The task.
In the forum thread on chine bars, does each statement agree with the text? (a) The opening post asks whether anyone has built a jet setter or another river jet sled. (b) The reply says chine bars are mainly there to make the boat lighter. (c) The replying poster's listed location is Kenai, Alaska. Answer yes or no for each, quoting the deciding words of the text.

Postby mwga » Sun Mar 29, 2009 7:22 am

I am building the jet setter and need a little info on chine bars. I think because there called bars they are solid, not pipe? how much of them can you see, on the outside, before you cover them with the 1 1/4 split pipe. Im having trouble with there position. Why can they be 1/2 or 3/4? and what do i need? Any one ever build a jet setter or any kind river jet sled?

thanks murray

Kevin Morin
Posts: 664
Joined: Thu Jan 24, 2008 11:36 am
Location: Kenai, Alaska

Re: chine bars

Postby Kevin Morin » Sat Jun 27, 2009 5:10 pm

mwga,

You've probably finished the boat, so I'm not going to be a lot of help but I'll make some remarks about chine bars.

Lots of designers of owner-built boats have to accept the fact they can't control the skill level of their clients so one way to help critical seams to be stronger is to make the seam contain a huge bar that will accept heat and stay put.

So one main reason for chine bars is joint strength when the welder may not be as experienced as a full time builder or someone whose trade is MIG welding.

Next, and this is along the same vein, chine bars help inexperienced builders to 'find' the line. If you put up frames and add chines then using door skin ply or other thin plywood you can take of patterns for the metal by tracing around the chine bard when your pattern hull piece is in place.

Records.
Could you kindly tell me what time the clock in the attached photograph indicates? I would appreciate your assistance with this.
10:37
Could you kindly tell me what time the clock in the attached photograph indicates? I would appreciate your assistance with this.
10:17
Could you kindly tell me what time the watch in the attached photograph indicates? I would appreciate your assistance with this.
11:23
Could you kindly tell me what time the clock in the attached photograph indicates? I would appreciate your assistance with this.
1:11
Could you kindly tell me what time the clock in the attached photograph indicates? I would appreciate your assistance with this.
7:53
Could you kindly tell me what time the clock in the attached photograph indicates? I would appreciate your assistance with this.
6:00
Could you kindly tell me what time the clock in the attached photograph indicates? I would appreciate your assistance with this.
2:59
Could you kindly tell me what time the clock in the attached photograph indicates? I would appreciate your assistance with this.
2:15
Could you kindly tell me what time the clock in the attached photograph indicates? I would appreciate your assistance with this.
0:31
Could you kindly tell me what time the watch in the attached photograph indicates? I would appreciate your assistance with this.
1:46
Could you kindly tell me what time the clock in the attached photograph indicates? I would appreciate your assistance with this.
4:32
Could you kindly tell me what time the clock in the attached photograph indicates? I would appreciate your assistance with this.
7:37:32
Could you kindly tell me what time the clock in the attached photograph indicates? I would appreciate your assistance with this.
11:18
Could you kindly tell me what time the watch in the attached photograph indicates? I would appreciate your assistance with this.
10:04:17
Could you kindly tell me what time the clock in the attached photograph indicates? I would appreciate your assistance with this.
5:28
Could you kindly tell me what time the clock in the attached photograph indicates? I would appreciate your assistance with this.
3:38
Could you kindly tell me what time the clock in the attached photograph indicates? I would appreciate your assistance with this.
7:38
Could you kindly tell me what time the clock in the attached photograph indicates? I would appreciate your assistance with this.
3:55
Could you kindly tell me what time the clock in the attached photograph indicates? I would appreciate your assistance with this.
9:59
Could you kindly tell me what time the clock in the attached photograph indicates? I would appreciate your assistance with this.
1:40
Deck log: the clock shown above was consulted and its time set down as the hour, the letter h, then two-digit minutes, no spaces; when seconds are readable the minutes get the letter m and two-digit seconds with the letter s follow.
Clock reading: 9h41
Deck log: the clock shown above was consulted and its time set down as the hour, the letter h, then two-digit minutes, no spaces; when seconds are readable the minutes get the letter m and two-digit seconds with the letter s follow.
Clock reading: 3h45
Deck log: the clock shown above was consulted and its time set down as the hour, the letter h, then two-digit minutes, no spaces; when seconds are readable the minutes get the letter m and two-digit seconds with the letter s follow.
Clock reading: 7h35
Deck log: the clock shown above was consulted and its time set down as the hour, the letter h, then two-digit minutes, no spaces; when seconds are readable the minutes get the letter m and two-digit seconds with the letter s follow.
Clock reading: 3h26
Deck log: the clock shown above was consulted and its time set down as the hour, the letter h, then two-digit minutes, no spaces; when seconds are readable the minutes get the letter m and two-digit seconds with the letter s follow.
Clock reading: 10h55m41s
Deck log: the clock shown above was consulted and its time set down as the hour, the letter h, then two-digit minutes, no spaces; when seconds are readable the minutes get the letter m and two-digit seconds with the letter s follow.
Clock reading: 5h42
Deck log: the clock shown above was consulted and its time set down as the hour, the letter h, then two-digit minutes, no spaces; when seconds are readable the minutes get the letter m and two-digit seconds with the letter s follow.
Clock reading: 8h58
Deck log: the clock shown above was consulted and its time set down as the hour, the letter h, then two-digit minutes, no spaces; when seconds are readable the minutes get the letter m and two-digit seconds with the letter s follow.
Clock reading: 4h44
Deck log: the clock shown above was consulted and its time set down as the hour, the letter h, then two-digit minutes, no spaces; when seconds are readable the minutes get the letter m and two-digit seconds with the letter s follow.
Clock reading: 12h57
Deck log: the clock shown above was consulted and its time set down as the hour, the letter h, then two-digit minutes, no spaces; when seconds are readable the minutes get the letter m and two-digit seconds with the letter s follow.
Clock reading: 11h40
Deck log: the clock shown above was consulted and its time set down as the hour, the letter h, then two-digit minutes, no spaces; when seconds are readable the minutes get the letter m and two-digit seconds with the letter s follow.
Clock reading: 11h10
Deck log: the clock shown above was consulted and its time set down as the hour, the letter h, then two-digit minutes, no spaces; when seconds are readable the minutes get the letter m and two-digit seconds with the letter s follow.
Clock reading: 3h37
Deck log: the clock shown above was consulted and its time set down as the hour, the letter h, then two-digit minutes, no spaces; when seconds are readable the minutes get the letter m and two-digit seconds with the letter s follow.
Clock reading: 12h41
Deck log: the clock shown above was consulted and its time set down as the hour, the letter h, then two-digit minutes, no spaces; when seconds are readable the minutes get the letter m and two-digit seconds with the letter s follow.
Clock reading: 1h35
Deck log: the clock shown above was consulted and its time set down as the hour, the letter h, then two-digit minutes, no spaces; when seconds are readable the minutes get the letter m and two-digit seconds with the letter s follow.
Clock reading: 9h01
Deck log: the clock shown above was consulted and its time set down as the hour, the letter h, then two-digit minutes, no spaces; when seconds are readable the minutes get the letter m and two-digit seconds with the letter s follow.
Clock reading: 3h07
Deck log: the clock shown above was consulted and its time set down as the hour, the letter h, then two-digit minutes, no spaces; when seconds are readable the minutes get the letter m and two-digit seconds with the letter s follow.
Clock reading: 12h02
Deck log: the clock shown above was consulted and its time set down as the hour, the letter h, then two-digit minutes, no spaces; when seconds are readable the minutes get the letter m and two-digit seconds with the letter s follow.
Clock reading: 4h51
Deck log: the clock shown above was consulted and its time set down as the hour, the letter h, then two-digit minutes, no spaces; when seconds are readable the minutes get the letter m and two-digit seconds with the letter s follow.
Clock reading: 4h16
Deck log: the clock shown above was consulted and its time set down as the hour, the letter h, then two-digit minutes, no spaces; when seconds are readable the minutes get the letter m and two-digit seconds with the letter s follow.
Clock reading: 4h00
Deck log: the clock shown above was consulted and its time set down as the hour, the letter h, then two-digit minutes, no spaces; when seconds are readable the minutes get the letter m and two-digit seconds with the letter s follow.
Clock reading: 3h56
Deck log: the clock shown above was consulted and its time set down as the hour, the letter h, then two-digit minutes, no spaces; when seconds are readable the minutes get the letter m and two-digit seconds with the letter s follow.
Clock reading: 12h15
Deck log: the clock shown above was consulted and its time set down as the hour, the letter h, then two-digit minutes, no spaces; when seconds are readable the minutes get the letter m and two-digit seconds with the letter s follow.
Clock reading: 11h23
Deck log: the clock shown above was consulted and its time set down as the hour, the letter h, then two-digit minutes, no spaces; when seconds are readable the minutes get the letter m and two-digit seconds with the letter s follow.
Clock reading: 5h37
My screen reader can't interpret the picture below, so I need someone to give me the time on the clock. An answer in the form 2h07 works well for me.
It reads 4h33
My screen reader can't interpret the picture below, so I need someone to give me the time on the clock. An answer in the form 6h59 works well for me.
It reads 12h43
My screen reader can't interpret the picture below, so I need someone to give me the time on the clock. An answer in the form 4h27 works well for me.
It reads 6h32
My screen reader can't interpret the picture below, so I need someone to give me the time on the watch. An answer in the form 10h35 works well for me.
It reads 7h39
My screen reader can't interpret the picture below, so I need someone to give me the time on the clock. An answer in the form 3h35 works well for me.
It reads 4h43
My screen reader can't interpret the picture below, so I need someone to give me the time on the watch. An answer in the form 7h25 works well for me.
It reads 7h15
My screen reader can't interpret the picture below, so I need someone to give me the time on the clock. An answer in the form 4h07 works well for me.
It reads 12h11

Complete answer.
(a) Yes: "Any one ever build a jet setter or any kind river jet sled?"
(b) No: "one main reason for chine bars is joint strength when the welder may not be as experienced as a full time builder or someone whose trade is MIG welding."
(c) Yes: "Location: Kenai, Alaska"